5. Perfection is achievable
When I was 14, my very first boyfriend (of two weeks, the first guy I ever kissed) dumped me for one of my friends, Sam. He told me that if he could put my face and my personality onto Sam’s body, I would be the perfect girl. It was the first time I had ever considered my body was not OK. This cued a spiral into an eating disorder that lasted 3 years where I ate nothing but a single apple each day. I weighed 46 kilos (which even now I look at that sentence and think, that wasn’t that low — see how fucked up my ED brain is). I was playing competitive basketball at the time, this is not a recipe for good performance. I didn’t do it to get my original boyfriend back, I just wanted people to not think I was fat — I thought if only I got my weight under control I would be fine — in others eyes but more importantly, my eyes. Then I rebounded first year Uni and ate hot chips every day, and blew up, and I hated myself. Loathed myself. Then I rebounded again in third year Uni and ate nothing but two squares of chocolate every day for about 4 years. I got away with this because I didn’t eat until I got home which was often late after studying so no-one saw what I ate and I weighed about 48 kilos again then, which was not low enough for anyone to ever think I had an eating disorder. I was just ‘slim’ — mum used to call me ‘spaghetti arms’. Anyway, eventually I got this all under control, which is a story for another day but I am legitimately ashamed of the amount of time, energy, brainspace and effort I have wasted over my life on what I look like. But the gist of the story here is that I have been thin, and I have been heavy, and never did I feel perfect, because striving for perfection is a false god. It does not exist. I intellectually know this is true, but I have to admit its still a constant battle in my brain to execute this.

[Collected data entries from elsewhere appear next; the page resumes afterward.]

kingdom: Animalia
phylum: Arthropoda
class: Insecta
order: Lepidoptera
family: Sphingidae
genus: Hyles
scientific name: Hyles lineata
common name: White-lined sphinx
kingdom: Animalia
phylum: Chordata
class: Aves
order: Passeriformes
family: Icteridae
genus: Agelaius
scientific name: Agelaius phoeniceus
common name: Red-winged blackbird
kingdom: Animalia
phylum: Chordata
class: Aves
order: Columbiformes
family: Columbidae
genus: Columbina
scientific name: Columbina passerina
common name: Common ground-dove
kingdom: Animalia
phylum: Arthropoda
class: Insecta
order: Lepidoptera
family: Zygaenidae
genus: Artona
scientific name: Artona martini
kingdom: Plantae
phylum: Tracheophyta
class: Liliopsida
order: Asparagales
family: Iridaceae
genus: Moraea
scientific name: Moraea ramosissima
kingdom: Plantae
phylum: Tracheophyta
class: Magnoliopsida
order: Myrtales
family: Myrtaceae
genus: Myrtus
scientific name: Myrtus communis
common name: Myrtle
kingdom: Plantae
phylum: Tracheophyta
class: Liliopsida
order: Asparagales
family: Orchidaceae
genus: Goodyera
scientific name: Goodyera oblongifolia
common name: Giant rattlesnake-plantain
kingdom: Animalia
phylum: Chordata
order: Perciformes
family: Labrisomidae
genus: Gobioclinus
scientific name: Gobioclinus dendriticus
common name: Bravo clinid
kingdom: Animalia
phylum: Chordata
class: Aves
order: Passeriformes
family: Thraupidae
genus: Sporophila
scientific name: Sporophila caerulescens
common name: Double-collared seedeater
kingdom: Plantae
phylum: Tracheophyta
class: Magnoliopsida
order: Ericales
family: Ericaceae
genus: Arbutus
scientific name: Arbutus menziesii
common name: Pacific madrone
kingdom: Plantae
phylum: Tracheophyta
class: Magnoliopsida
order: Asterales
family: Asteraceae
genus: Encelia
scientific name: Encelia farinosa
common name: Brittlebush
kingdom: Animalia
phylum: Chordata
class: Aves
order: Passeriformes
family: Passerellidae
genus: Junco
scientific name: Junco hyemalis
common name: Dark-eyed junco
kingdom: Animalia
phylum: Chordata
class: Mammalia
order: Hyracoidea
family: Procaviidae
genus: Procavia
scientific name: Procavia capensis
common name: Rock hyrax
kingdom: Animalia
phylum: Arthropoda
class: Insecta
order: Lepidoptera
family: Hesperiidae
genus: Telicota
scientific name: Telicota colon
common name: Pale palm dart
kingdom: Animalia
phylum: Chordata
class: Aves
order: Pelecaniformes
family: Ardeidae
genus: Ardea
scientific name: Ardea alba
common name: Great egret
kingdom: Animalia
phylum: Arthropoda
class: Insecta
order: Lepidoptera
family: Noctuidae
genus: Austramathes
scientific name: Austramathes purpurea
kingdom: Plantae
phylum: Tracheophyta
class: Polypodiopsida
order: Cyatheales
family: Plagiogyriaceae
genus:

And changing ones mind is good, I think. In my world at least for the the last 30 years, I’ve been surrounded by a highly dynamic environment, and those who are dogmatic, or cant process new data that might require a change in course/strategy/focus, hear the whoosh of being left behind. One of the great pleasures you appreciate as you get older is first that you have the freedom to determine your viewpoint on something and the second is the realisation that you also have the freedom to change your mind. After all if you cant you change your mind, you are probably not using it.